Exercise aim: Scan the listing that follows and report how many lines contain "down". Write the number alone.

Data listing:
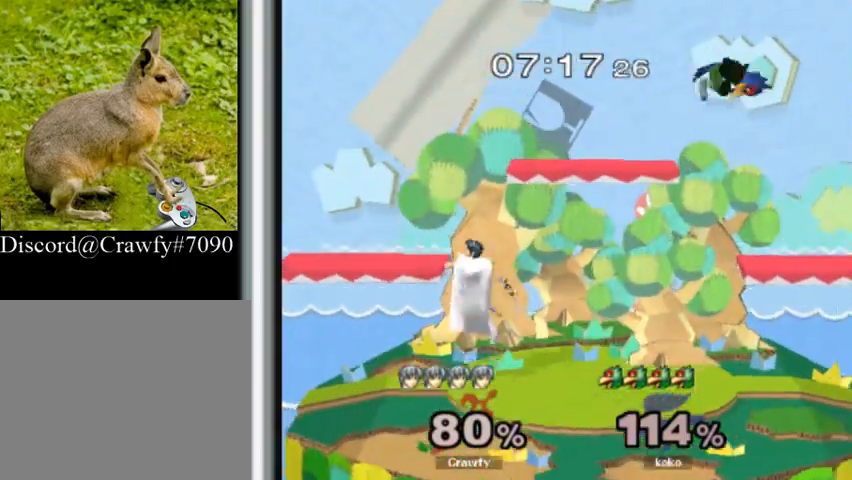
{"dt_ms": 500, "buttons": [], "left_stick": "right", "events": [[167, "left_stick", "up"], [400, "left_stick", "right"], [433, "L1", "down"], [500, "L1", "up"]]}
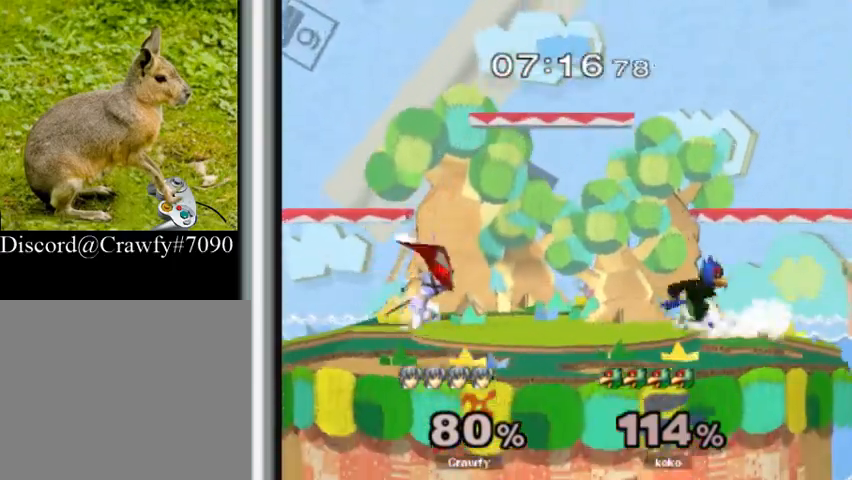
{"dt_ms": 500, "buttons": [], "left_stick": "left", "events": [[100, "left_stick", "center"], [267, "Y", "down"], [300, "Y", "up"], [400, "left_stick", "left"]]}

* * *

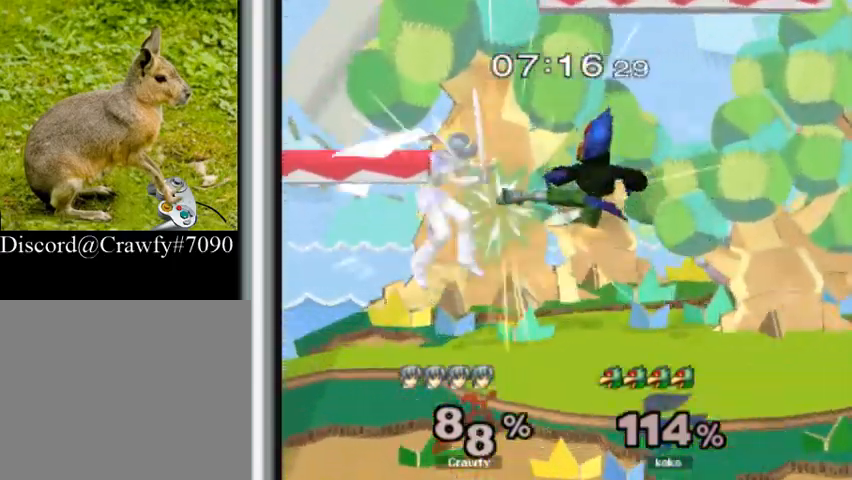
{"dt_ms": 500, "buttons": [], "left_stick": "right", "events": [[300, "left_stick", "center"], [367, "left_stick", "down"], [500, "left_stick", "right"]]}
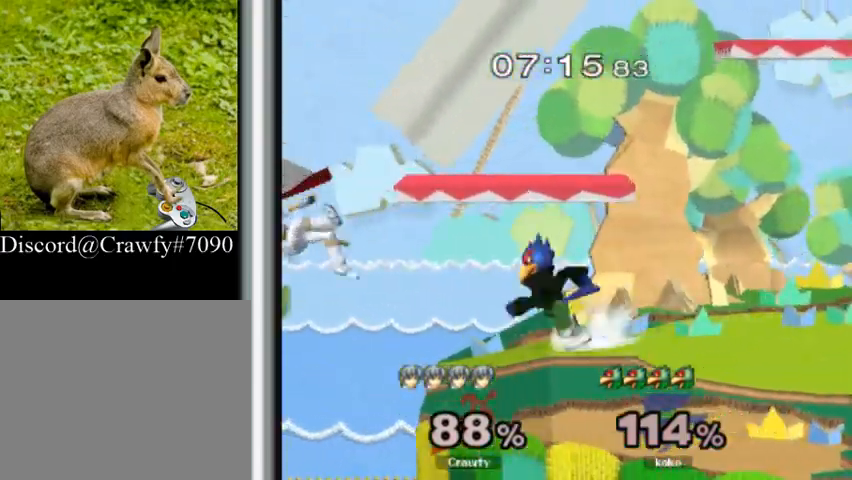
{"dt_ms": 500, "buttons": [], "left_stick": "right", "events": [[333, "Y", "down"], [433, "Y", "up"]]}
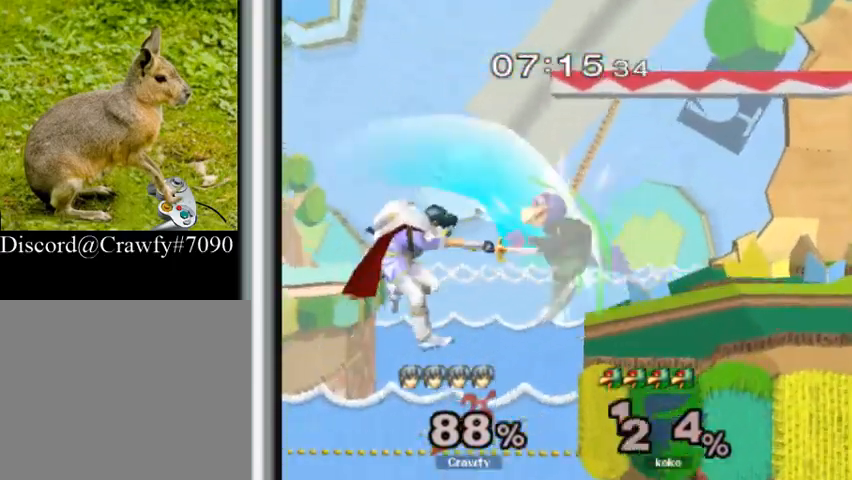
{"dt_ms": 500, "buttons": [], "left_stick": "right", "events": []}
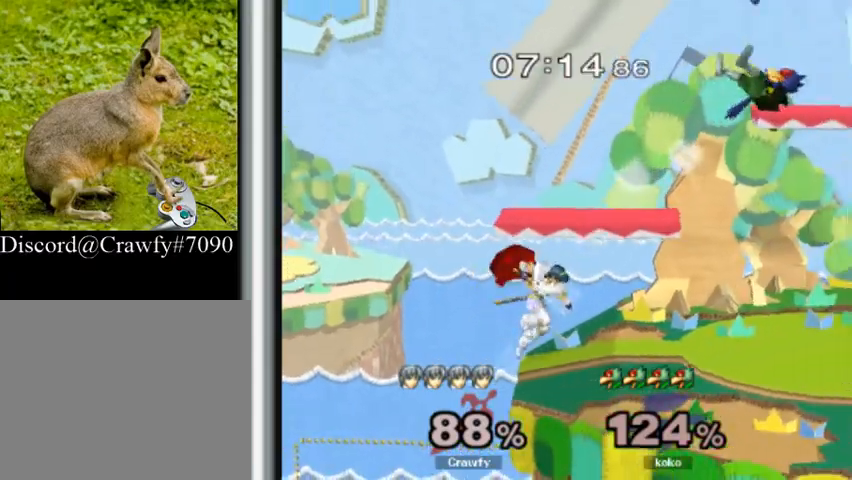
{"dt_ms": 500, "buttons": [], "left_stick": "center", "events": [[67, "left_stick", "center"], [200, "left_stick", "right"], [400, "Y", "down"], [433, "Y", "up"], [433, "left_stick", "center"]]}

Output for this exercise: 5